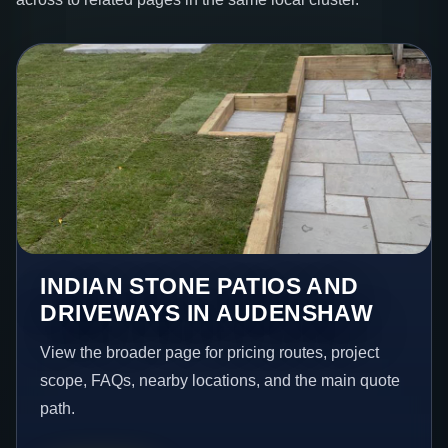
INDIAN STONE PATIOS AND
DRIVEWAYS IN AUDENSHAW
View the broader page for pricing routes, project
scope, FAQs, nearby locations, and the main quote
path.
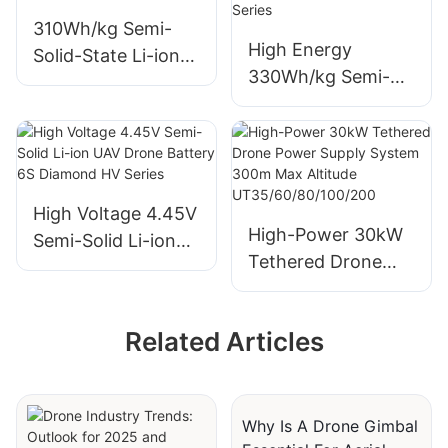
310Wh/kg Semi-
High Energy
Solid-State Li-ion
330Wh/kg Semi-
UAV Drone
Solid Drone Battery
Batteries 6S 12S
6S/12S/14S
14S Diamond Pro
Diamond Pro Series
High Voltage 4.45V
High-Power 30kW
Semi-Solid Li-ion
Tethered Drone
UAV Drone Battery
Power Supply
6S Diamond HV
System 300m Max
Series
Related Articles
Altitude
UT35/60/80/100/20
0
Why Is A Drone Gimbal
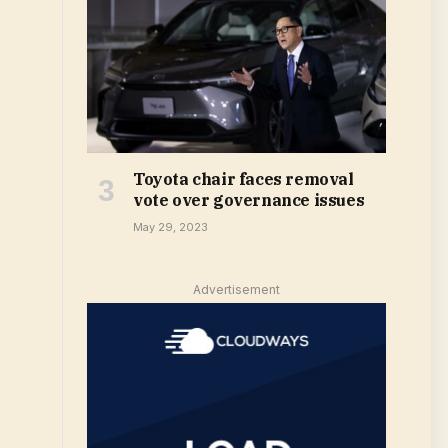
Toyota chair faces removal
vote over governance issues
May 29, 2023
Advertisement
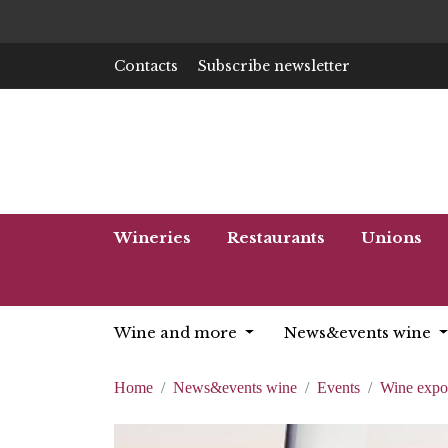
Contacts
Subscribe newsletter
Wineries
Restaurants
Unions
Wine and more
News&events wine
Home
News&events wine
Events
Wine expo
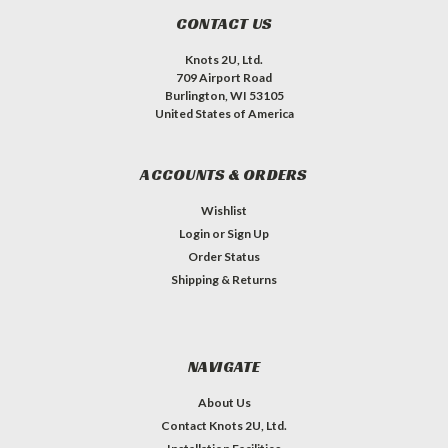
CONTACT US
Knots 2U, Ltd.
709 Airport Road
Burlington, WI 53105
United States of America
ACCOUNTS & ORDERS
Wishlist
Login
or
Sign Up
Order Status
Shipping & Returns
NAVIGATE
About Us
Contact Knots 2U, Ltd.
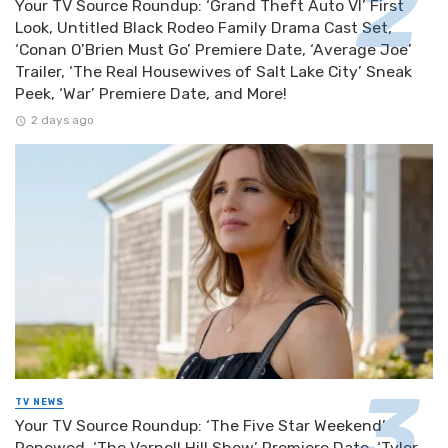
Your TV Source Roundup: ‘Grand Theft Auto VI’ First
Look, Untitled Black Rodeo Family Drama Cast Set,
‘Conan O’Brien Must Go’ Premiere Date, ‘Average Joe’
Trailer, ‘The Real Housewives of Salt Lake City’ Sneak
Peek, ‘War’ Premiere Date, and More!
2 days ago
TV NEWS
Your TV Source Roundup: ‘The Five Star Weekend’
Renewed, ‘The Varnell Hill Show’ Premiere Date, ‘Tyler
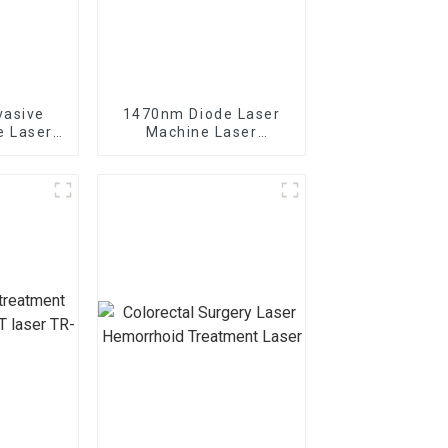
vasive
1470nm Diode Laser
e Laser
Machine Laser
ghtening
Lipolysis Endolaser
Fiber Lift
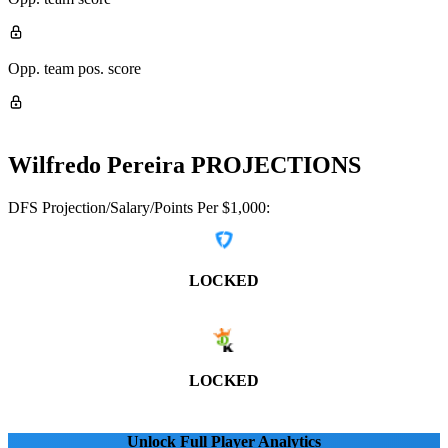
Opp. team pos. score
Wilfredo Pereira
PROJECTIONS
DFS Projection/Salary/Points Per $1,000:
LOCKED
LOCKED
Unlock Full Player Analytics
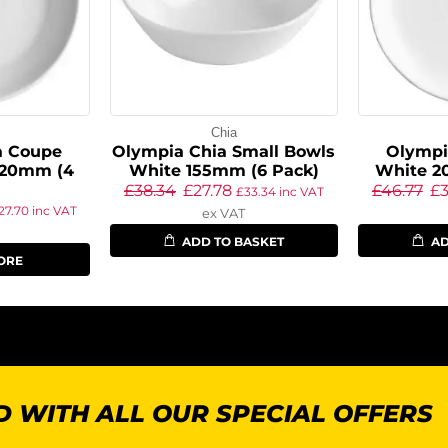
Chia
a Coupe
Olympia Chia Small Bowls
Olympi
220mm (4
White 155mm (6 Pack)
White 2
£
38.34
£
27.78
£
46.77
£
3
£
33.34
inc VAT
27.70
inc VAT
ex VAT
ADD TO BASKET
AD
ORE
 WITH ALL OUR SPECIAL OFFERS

** Work instructions **
Note how many lines of the material hold the word "Premiere", then state that number alone.

** Answer to the problem **
3